◆ SUPPLIED DATA
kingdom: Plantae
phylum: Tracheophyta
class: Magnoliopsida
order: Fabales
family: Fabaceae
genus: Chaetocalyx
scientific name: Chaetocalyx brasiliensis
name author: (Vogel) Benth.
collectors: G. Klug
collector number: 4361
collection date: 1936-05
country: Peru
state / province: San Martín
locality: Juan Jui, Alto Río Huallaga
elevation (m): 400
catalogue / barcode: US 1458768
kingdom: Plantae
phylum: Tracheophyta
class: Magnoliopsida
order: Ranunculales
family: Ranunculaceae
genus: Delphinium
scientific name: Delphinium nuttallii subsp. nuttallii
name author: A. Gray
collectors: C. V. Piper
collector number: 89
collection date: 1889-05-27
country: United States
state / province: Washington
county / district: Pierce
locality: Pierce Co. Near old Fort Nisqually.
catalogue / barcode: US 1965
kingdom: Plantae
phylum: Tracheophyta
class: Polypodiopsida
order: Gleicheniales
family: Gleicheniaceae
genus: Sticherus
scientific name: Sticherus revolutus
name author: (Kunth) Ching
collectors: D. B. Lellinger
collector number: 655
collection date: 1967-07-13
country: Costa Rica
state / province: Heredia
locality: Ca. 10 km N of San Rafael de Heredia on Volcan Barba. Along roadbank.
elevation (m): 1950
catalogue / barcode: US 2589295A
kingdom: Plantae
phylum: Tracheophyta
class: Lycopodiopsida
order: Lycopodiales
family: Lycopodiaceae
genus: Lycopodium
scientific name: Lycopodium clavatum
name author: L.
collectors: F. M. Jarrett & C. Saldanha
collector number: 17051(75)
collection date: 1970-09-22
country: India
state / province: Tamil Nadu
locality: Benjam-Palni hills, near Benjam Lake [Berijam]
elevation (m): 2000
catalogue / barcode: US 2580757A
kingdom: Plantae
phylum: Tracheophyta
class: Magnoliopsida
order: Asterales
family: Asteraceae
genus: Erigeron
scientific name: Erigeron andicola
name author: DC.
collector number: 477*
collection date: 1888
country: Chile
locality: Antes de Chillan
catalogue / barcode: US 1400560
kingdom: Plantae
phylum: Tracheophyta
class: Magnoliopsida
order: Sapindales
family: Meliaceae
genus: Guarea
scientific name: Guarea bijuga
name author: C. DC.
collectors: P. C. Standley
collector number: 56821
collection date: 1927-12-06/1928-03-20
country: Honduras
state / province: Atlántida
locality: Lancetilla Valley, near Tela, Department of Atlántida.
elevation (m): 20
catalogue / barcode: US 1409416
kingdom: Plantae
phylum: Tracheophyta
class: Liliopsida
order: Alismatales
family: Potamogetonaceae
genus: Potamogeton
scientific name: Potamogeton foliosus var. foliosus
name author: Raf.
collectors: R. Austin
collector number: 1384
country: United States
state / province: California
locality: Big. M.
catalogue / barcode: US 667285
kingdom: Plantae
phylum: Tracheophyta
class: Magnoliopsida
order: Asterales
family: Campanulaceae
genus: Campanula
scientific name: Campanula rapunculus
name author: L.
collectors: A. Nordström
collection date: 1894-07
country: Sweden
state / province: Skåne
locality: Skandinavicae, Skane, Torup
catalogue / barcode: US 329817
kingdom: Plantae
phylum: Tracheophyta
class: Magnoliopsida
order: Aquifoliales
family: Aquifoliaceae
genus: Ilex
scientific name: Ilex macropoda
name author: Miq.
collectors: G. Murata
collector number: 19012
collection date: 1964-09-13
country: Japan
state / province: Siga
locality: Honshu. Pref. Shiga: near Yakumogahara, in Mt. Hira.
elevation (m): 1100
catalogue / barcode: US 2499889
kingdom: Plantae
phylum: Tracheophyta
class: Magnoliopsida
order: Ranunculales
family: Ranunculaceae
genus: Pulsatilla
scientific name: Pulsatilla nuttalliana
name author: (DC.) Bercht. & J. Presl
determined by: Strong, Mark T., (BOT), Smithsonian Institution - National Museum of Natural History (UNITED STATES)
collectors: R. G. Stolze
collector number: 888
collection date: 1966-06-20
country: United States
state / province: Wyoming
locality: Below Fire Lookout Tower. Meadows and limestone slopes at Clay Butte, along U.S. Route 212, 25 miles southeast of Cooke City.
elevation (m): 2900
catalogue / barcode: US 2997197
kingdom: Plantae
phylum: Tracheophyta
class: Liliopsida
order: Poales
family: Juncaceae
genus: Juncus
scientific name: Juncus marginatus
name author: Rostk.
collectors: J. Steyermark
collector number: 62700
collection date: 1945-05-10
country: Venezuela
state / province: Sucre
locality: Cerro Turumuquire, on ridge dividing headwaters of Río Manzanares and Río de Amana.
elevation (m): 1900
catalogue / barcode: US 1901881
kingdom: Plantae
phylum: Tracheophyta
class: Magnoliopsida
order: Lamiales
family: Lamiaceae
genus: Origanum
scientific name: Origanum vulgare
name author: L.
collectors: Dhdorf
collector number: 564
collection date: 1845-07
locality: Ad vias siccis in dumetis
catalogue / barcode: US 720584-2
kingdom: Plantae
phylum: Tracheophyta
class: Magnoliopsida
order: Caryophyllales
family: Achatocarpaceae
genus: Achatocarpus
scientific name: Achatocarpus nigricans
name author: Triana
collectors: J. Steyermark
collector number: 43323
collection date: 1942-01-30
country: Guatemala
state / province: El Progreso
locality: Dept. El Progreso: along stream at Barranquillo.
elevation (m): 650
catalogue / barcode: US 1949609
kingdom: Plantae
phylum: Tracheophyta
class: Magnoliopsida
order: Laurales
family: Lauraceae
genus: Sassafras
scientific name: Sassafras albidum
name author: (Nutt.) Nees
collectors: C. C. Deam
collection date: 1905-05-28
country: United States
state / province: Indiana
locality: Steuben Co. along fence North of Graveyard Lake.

◆ PROBLEM TO WORK ON
Could you repeat every line above, swapping "collection date" for "date collected" wherever it appears and leaving everything else unchanged?

◆ SOLUTION TO THE PROBLEM
kingdom: Plantae
phylum: Tracheophyta
class: Magnoliopsida
order: Fabales
family: Fabaceae
genus: Chaetocalyx
scientific name: Chaetocalyx brasiliensis
name author: (Vogel) Benth.
collectors: G. Klug
collector number: 4361
date collected: 1936-05
country: Peru
state / province: San Martín
locality: Juan Jui, Alto Río Huallaga
elevation (m): 400
catalogue / barcode: US 1458768
kingdom: Plantae
phylum: Tracheophyta
class: Magnoliopsida
order: Ranunculales
family: Ranunculaceae
genus: Delphinium
scientific name: Delphinium nuttallii subsp. nuttallii
name author: A. Gray
collectors: C. V. Piper
collector number: 89
date collected: 1889-05-27
country: United States
state / province: Washington
county / district: Pierce
locality: Pierce Co. Near old Fort Nisqually.
catalogue / barcode: US 1965
kingdom: Plantae
phylum: Tracheophyta
class: Polypodiopsida
order: Gleicheniales
family: Gleicheniaceae
genus: Sticherus
scientific name: Sticherus revolutus
name author: (Kunth) Ching
collectors: D. B. Lellinger
collector number: 655
date collected: 1967-07-13
country: Costa Rica
state / province: Heredia
locality: Ca. 10 km N of San Rafael de Heredia on Volcan Barba. Along roadbank.
elevation (m): 1950
catalogue / barcode: US 2589295A
kingdom: Plantae
phylum: Tracheophyta
class: Lycopodiopsida
order: Lycopodiales
family: Lycopodiaceae
genus: Lycopodium
scientific name: Lycopodium clavatum
name author: L.
collectors: F. M. Jarrett & C. Saldanha
collector number: 17051(75)
date collected: 1970-09-22
country: India
state / province: Tamil Nadu
locality: Benjam-Palni hills, near Benjam Lake [Berijam]
elevation (m): 2000
catalogue / barcode: US 2580757A
kingdom: Plantae
phylum: Tracheophyta
class: Magnoliopsida
order: Asterales
family: Asteraceae
genus: Erigeron
scientific name: Erigeron andicola
name author: DC.
collector number: 477*
date collected: 1888
country: Chile
locality: Antes de Chillan
catalogue / barcode: US 1400560
kingdom: Plantae
phylum: Tracheophyta
class: Magnoliopsida
order: Sapindales
family: Meliaceae
genus: Guarea
scientific name: Guarea bijuga
name author: C. DC.
collectors: P. C. Standley
collector number: 56821
date collected: 1927-12-06/1928-03-20
country: Honduras
state / province: Atlántida
locality: Lancetilla Valley, near Tela, Department of Atlántida.
elevation (m): 20
catalogue / barcode: US 1409416
kingdom: Plantae
phylum: Tracheophyta
class: Liliopsida
order: Alismatales
family: Potamogetonaceae
genus: Potamogeton
scientific name: Potamogeton foliosus var. foliosus
name author: Raf.
collectors: R. Austin
collector number: 1384
country: United States
state / province: California
locality: Big. M.
catalogue / barcode: US 667285
kingdom: Plantae
phylum: Tracheophyta
class: Magnoliopsida
order: Asterales
family: Campanulaceae
genus: Campanula
scientific name: Campanula rapunculus
name author: L.
collectors: A. Nordström
date collected: 1894-07
country: Sweden
state / province: Skåne
locality: Skandinavicae, Skane, Torup
catalogue / barcode: US 329817
kingdom: Plantae
phylum: Tracheophyta
class: Magnoliopsida
order: Aquifoliales
family: Aquifoliaceae
genus: Ilex
scientific name: Ilex macropoda
name author: Miq.
collectors: G. Murata
collector number: 19012
date collected: 1964-09-13
country: Japan
state / province: Siga
locality: Honshu. Pref. Shiga: near Yakumogahara, in Mt. Hira.
elevation (m): 1100
catalogue / barcode: US 2499889
kingdom: Plantae
phylum: Tracheophyta
class: Magnoliopsida
order: Ranunculales
family: Ranunculaceae
genus: Pulsatilla
scientific name: Pulsatilla nuttalliana
name author: (DC.) Bercht. & J. Presl
determined by: Strong, Mark T., (BOT), Smithsonian Institution - National Museum of Natural History (UNITED STATES)
collectors: R. G. Stolze
collector number: 888
date collected: 1966-06-20
country: United States
state / province: Wyoming
locality: Below Fire Lookout Tower. Meadows and limestone slopes at Clay Butte, along U.S. Route 212, 25 miles southeast of Cooke City.
elevation (m): 2900
catalogue / barcode: US 2997197
kingdom: Plantae
phylum: Tracheophyta
class: Liliopsida
order: Poales
family: Juncaceae
genus: Juncus
scientific name: Juncus marginatus
name author: Rostk.
collectors: J. Steyermark
collector number: 62700
date collected: 1945-05-10
country: Venezuela
state / province: Sucre
locality: Cerro Turumuquire, on ridge dividing headwaters of Río Manzanares and Río de Amana.
elevation (m): 1900
catalogue / barcode: US 1901881
kingdom: Plantae
phylum: Tracheophyta
class: Magnoliopsida
order: Lamiales
family: Lamiaceae
genus: Origanum
scientific name: Origanum vulgare
name author: L.
collectors: Dhdorf
collector number: 564
date collected: 1845-07
locality: Ad vias siccis in dumetis
catalogue / barcode: US 720584-2
kingdom: Plantae
phylum: Tracheophyta
class: Magnoliopsida
order: Caryophyllales
family: Achatocarpaceae
genus: Achatocarpus
scientific name: Achatocarpus nigricans
name author: Triana
collectors: J. Steyermark
collector number: 43323
date collected: 1942-01-30
country: Guatemala
state / province: El Progreso
locality: Dept. El Progreso: along stream at Barranquillo.
elevation (m): 650
catalogue / barcode: US 1949609
kingdom: Plantae
phylum: Tracheophyta
class: Magnoliopsida
order: Laurales
family: Lauraceae
genus: Sassafras
scientific name: Sassafras albidum
name author: (Nutt.) Nees
collectors: C. C. Deam
date collected: 1905-05-28
country: United States
state / province: Indiana
locality: Steuben Co. along fence North of Graveyard Lake.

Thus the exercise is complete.